Jurídico da Câmara emite parecer contra projeto que visa revogar lei do gatilho salarial

Por Julio Codazzi | São José dos Campos
| Tempo de leitura: 2 min
Cleverson Nunes/CMSJC
O vereador Thomaz Henrique (Novo), autor do projeto
O vereador Thomaz Henrique (Novo), autor do projeto

A Assessoria Jurídica da Câmara de São José dos Campos emitiu parecer contrário ao projeto do vereador Thomaz Henrique (Novo) que visa revogar a lei do gatilho salarial - a norma, vigente desde 1994, garante reajuste aos servidores municipais sempre que inflação atinge 5%.

De acordo com o parecer emitido pelo órgão técnico, apenas o chefe do Poder Executivo - nesse caso, o prefeito - pode apresentar propostas que tratem de "regime jurídico, remunerações e atribuições dos servidores públicos do município, recursos humanos, organização administrativa, serviços públicos". "Nesse passo, a propositura se revela inconstitucional em razão do vício de iniciativa", conclui o texto.

O parecer não impede a tramitação do projeto, mas poderá ser levado em consideração na análise das comissões permanentes - o texto passará pela Comissão de Justiça, Redação e Direitos Humanos e pela Comissão de Economia, Finanças e Orçamento.
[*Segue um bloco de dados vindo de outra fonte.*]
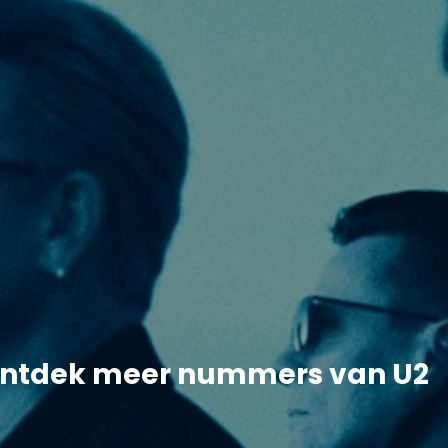
ntdek meer nummers van U2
Caso as duas comissões emitam parecer contrário, a proposta será arquivada automaticamente.

GATILHO.
Esse mês, antes de protocolar o projeto, Thomaz usou as redes sociais para defender a revogação do gatilho, sob a alegação de que a lei "é um claro vetor de desigualdade e injustiça". "Se todo servidor receber igualmente 5% de reajuste salarial, o servidor que ganha R$ 20 mil, terá R$ 1 mil de aumento. Já o servidor que ganha R2 mil, terá +100 reais. Ou seja: é o Estado promovendo uma maior desigualdade social", escreveu na ocasião.
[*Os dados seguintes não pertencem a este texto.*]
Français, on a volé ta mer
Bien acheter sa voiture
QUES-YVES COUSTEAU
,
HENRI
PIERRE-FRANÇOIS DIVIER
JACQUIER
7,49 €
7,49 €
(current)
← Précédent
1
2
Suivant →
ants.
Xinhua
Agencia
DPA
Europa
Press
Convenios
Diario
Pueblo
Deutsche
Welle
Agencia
"A Lei Municipal exige que o aumento ocorra sempre que a inflação atingir 5%. Ou seja: Se isso acontecer 2, 3 ou + vezes no mesmo ano, em todas elas o município teria de dar + 5% de aumento salarial, somando 15, 20 ou 30% em um único ano. Uma verdadeira bomba fiscal", continuou o parlamentar do Novo.
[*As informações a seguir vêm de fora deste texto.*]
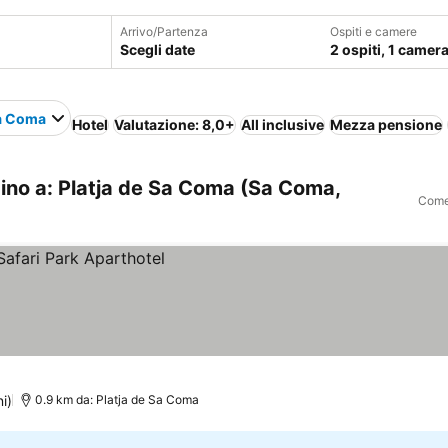
Arrivo/Partenza
Ospiti e camere
Scegli date
2 ospiti, 1 camer
Sa Coma
Hotel
Valutazione: 8,0+
All inclusive
Mezza pensione
ino a: Platja de Sa Coma (Sa Coma,
Come 
i)
0.9 km da: Platja de Sa Coma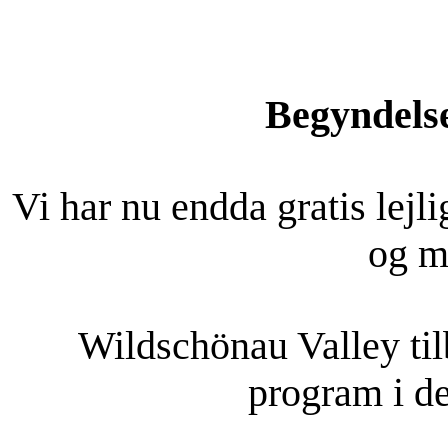
Begyndelsen
Vi har nu endda gratis lejli
og ma
Wildschönau Valley tilb
program i d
Thomaz afirmou ainda que, além de "encerrar este modelo ultrapassado", iria propor "um novo mecanismo de reajuste, com justiça social e equilíbrio fiscal". Entre as alternativas sugeridas pelo vereador estavam "modelo mais meritocrático, com análise de desempenho"; "escalonamento: quem ganha menos, recebe mais"; e "reajuste atrelado à cesta básica". No entanto, não foi apresentado nenhum projeto para criar uma alternativa ao gatilho.